____ Excerpted text

Year 638 (DCXXXVIII) was a common year starting on Thursday (link will display the full calendar) of the Julian calendar. The denomination 638 for this year has been used since the early medieval period, when the Anno Domini calendar era became the prevalent method in Europe for naming years.

Events 
 By place 
 Byzantine Empire 
 Emperor Heraclius creates a buffer zone (or no man's land) in the heartland of Asia Minor. In the mountainous terrain of Anatolia, the Byzantine forces develop a system of defensive guerrilla warfare. The strategy is known as ‘shadowing warfare’, as it avoids battle with major Muslim invaders, and instead attacks raiding parties on their return when they are laden with booty, captured livestock or prisoners.
 July 4 – Heraklonas, age 12, son of Heraclius, obtains (through the influence of his mother Martina) the title of Augustus. This brings him in rivalry with his elder half-brother Constantine.   
 Heraclius issues his Ekthesis, espousing the Monothelete doctrine (that there is only one will in Christ), and setting it forth as the official doctrine of the Eastern Orthodox Church. The Ekthesis is vigorously opposed, notably by Maximus the Confessor.

________
____ Data section

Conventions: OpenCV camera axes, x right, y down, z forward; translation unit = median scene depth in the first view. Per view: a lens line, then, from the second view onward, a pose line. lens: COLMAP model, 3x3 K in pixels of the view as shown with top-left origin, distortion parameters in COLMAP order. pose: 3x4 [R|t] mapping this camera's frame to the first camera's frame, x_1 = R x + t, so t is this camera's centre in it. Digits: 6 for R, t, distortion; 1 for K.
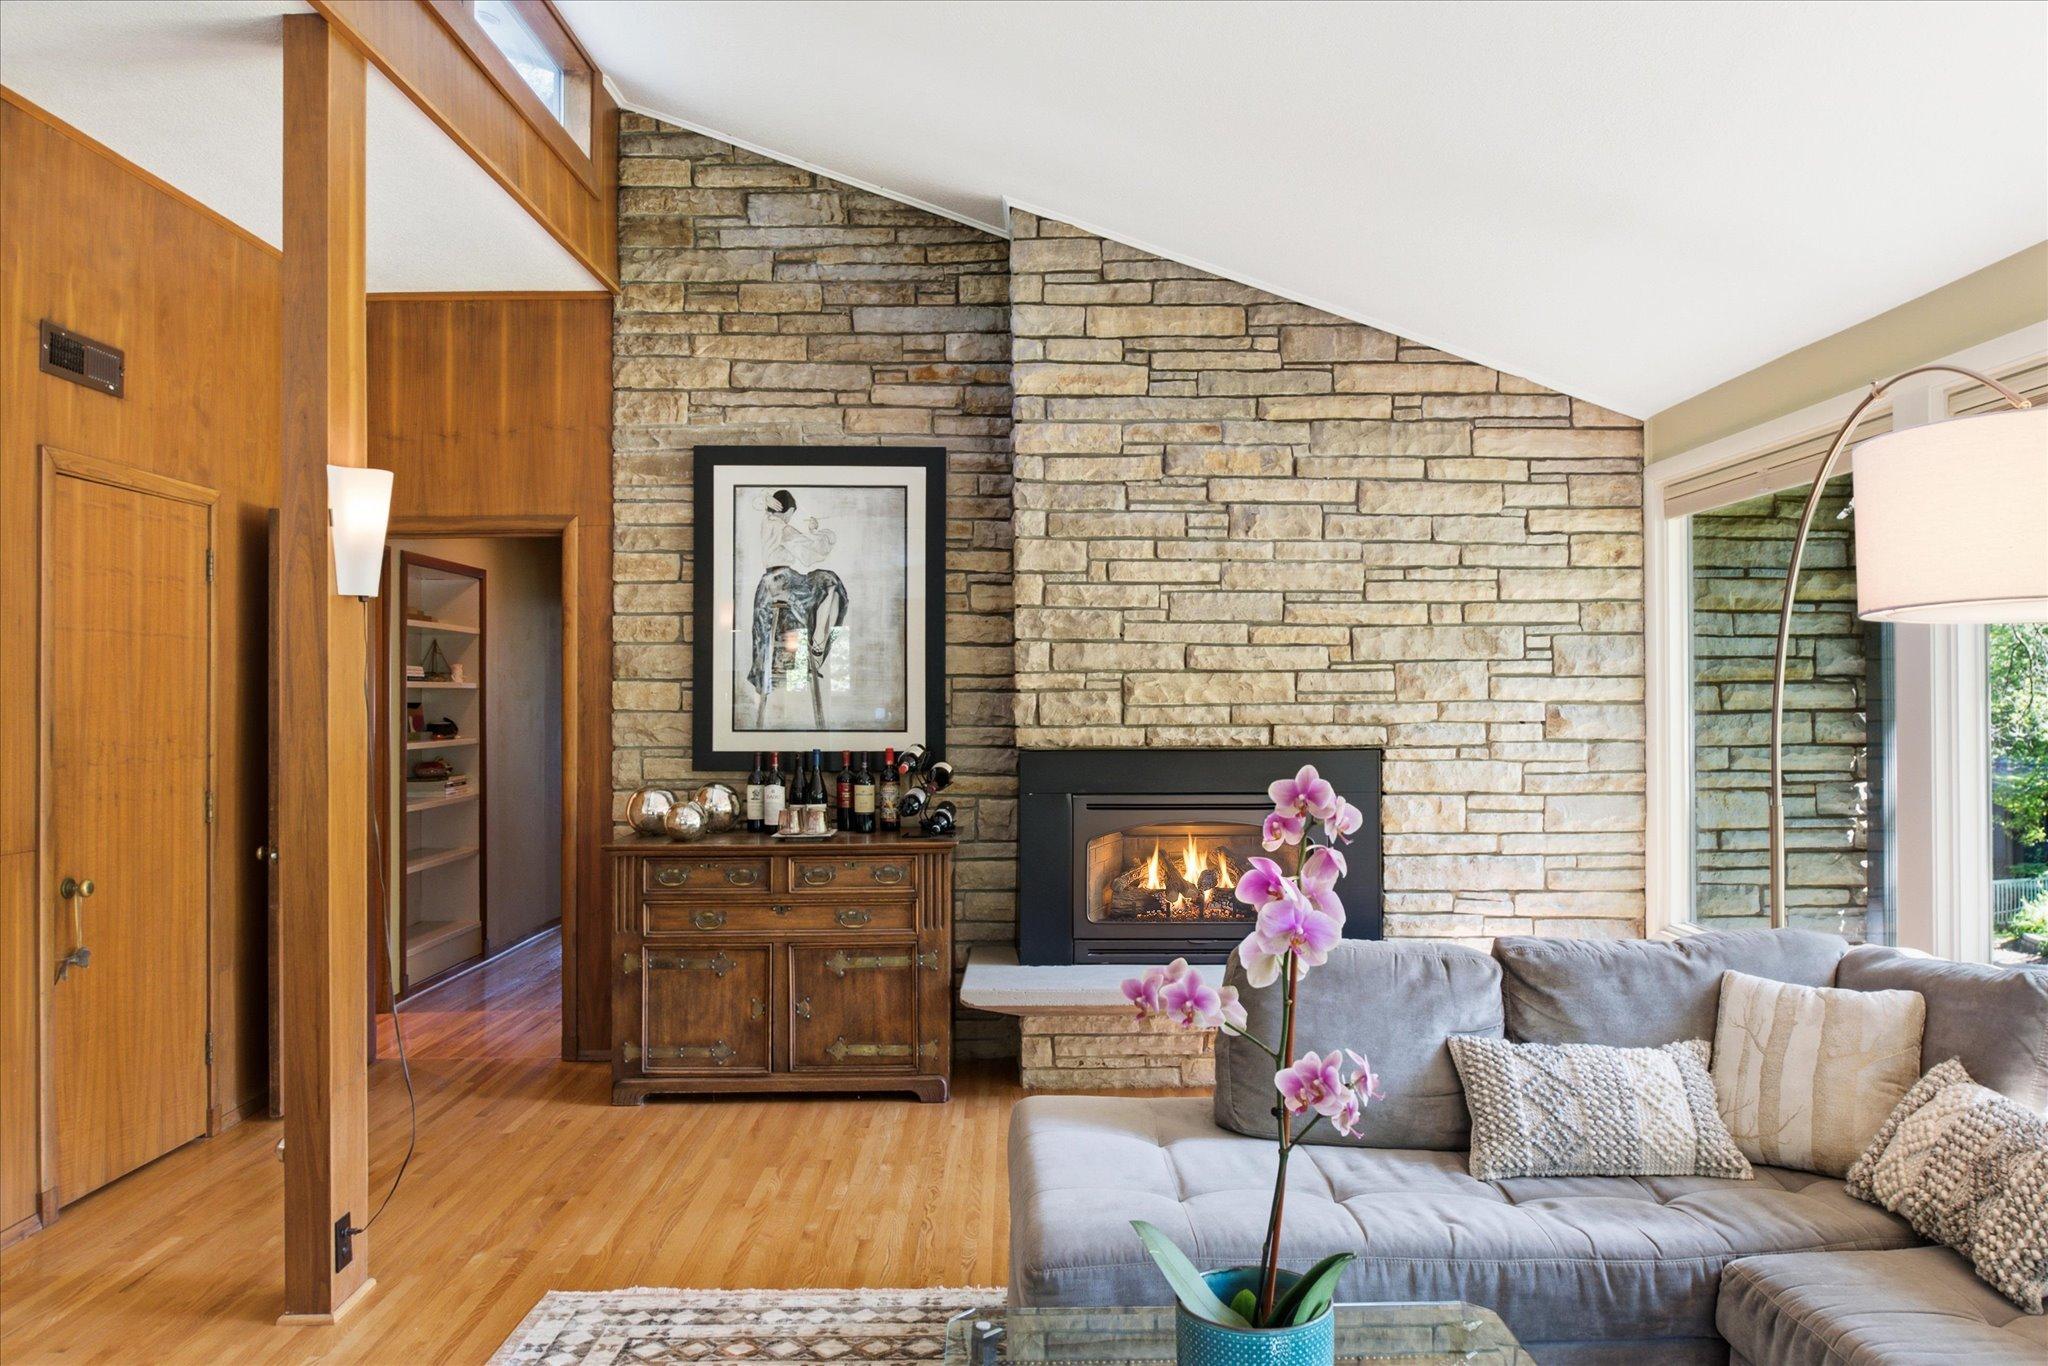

________

*List of tasks*
- a) Render this sentence from the year 638 entry in Spanish: "The Ekthesis is vigorously opposed, notably by Maximus the Confessor."
- b) Pick up the year 638 entry after its last sentence and carry it forward.
The listing plays no part in what follows.

*Answers provided*
- a) La Ekthesis encuentra una oposición enérgica, en particular por parte de Máximo el Confesor.

- b)
 Britain 
 King Oswald and his Northumbrian army besiege and conquer Edinburgh (Scotland). His half-brother, Oswiu of Bernicia, marries Princess Rhiainfelt, heiress of North Rheged ("Old North"). Northumbria embraces North Rheged in a peaceful takeover, and Oswiu becomes a sub-king (approximate date).

 Arabian Empire 
 January – The Plague of Amwas breaks out.
 Autumn – The Arabian forces under Abu Ubaidah ibn al-Jarrah storm Caesarea Maritima, capital of Byzantine Palestine, and effect their final capture of Ascalon (modern Israel). Caliph Umar I stops the Muslim invasion, and appoints Abu Ubaidah governor of Syria.
 Arab-Byzantine War: The invading Rashidun army under Khalid ibn al-Walid moves into Anatolia, conquering (without strong Byzantine resistance) the cities of Kahramanmaraş, Caesarea Cappadociae, Sebastia, and Malatya (west of the Taurus Mountains). Arab forces march into Armenia, where they capture the cities Edessa and Amida up to the Ararat plain.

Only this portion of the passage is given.